What does it take to make 1 million meals? Just over 91 tons of vegetables, many tons of other ingredients and, most importantly, a dedicated, passionate small team that provided relief to thousands of families, and continues to do so.
The organisation quadrupled its daily meal provision since 1 April as unemployment rose and hunger intensified under lockdown, said Dominic Johnson-Allen, Consultant for the Pebbles Kitchen on Klein Joostenberg farm in Stellenbosch.
“Before lockdown, we were already providing 1300 meals daily for disadvantaged children in education centres within agricultural communities of the Western Cape, but the need escalated exponentially due to the lockdown. We are located in the middle of a busy farming area, where many casual workers immediately lost their jobs and their weekly pay.”
“We simply could not ignore the plight of those in desperate need of food and therefore ramped up our scale and distribution points. In addition, we supported NGOs who have been struggling to provide food for the many with absolutely no income and no food, turning our kitchen into a meal provider for thousands.”

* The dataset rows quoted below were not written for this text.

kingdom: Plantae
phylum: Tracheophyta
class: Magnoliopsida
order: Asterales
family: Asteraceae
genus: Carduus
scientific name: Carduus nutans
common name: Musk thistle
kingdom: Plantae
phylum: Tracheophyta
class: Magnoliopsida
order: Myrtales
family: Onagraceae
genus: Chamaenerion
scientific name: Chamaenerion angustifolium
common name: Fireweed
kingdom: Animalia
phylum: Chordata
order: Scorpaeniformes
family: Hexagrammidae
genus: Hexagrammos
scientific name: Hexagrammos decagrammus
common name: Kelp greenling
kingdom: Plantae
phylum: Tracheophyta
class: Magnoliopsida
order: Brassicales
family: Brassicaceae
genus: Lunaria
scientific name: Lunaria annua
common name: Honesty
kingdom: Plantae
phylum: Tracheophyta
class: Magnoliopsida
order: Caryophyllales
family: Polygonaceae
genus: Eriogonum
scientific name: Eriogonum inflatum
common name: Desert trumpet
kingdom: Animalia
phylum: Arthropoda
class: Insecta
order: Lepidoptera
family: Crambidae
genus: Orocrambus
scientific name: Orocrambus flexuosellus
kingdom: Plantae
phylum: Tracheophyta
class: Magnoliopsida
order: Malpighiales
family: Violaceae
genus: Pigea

The Pebbles Project, established in 2004, provides support and intervention in the areas of education, health, nutrition, community services and social protection to around 1400 children in the areas of Stellenbosch, Somerset West, Wellington, Citrusdal and the Hemel-en-Aarde Valley in Hermanus, and since the agricultural industry was one of the hardest hit as a result of the lockdown, the team intensified their reach and support.